We know, for instance, that as a tool to block a runaway collapse of the financial structure in the very short term, say one year or less QE can be effective and that it can be used successfully. Think of the horrendous potential of the 2008 mess had it gone unchecked. We are learning that in the intermediate term, say 1 to 4 years, there is a negative feedback loop that surfaces in important trade and commercial marketplaces, a loop that arguably does more damage than QE does good. I described that damage in this answer I wrote to a comment by Country+Boy in a previous AT post on QE:
Michael Booth (Cato) replying to "it will work until it doesn't." The damage I refer to in my essay, the damage that caused the US Fed to cease their last QE, was the drying up of what the finance world calls "good collateral", defined as AAA sovereign debt. While a QE buy-up is in process the ONLY source of sovereign T-bills, notes and bonds comes from new debt issued by the Treasury. Because rates fall at least initially in a QE program, and because falling rates mean capital gains for holders of existing bonds, no one sells. "Good collateral" is essential for the operation of trade, bank and other commercial markets, and a lack of "good collateral" causes those markets to seize up. Trade slows. Commerce is inhibited. This negative feedback is what the US Fed saw and the reason they ceased QE buying. For similar reasons QE causes capital investment to slow or be delayed. Europe's QE program has had the expected initial bloom of good news, but as the ECB sucks "good collateral", especially German bonds, out of the system these negative feedback loops will kick in. I would be very surprised if the ECB doesn't declare victory and cease their QE efforts long before their stated Sept 2016 end date.
We have no idea what the long term effects, say 5 or 10 or 20 years out, of constant use of QE might be. We simply don't know what integrating this method of financial central planning and market interference into the basic, long term central bank tool kit would do. We don't know what unintended consequences it would create.

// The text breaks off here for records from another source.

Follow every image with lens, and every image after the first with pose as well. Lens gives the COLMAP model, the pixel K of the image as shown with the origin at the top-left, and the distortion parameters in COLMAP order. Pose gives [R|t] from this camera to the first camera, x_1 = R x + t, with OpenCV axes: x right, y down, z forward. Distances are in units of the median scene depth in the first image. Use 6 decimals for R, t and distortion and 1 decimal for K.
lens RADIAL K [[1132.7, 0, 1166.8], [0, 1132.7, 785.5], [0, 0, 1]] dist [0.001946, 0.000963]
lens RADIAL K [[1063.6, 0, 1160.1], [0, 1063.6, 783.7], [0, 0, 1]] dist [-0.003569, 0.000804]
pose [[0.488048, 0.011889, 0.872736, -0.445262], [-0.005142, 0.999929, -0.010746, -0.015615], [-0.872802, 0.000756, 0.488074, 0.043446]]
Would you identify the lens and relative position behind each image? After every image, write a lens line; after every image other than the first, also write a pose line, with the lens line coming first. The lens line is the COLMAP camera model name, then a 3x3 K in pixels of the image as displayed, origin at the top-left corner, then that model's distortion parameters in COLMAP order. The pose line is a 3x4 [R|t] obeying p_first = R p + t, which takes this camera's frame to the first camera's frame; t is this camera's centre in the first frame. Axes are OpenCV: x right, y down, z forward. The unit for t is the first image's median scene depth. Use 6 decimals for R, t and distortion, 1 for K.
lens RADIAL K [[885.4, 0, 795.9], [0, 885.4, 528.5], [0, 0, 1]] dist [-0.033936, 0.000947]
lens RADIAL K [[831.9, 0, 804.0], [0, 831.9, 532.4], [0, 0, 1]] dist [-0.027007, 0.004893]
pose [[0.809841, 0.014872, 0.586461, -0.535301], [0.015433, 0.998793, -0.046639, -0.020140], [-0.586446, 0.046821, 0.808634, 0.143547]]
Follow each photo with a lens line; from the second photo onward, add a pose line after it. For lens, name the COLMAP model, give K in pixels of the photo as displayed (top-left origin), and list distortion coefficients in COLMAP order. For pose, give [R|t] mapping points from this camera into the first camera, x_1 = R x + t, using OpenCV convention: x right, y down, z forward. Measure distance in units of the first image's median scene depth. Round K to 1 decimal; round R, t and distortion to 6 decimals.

Would QE be seen as a 'fail-safe' device in the minds of financial operatives, such that they felt emboldened to take on unhealthy levels of risk, secure in the knowledge that central banks would print money at the first sign of market or commercial failure? Would QE spawn financial 'moral hazard'?  We don't know.

Would the permanent, potential use of QE result in periodic flooding of the fiat money system, as one nation or another made competitive attempts to gain an advantage, called 'currency wars'?  Would it be the least disciplined central bank, the loosest one most prone to print, that set the standard, a standard all other central banks had to follow or risk being economically burdened by an "expensive" currency?  We don't know.

We've never sailed the seas our global financial system is sailing right now. We've never had the massive universal levels of debt, the global level of trade and commerce, the intricate web of interconnections technologically and economically we have today. We've never had government so totally, universally in regulatory control of the financial, banking, and currency systems, either.  We've never had so much money printed so quickly by so many fiat currency issuers. This is a complex stew of firsts, is it not?

For all we know, "there be dragons" out there. For all we know, there may be paradise over the horizon, too, if in the future this stew creates its own universal resistance, as it does among American Thinker readers now, and normality is demanded and restored.

Paul, Hussman, Stockman and their kin have opinions and forecasts, and any one of them... or all of them... may be right. They may also just be panic-stricken Cassandras. What's important as the future unfolds is for all of us to keep a clear, skeptical mind, both to the propaganda coming from the governments and central banks... all is not well, official data is unreliable, and the happy talk does contain a large dose of nonsense... and from the doomsday fraternity, as well.  


Michael Booth, often posting and commenting as Cato, lectured in finance and economics at the Univ. of Texas, and worked for 20 years as an independent contractor and managerial trainer on financial topics in the technology industry.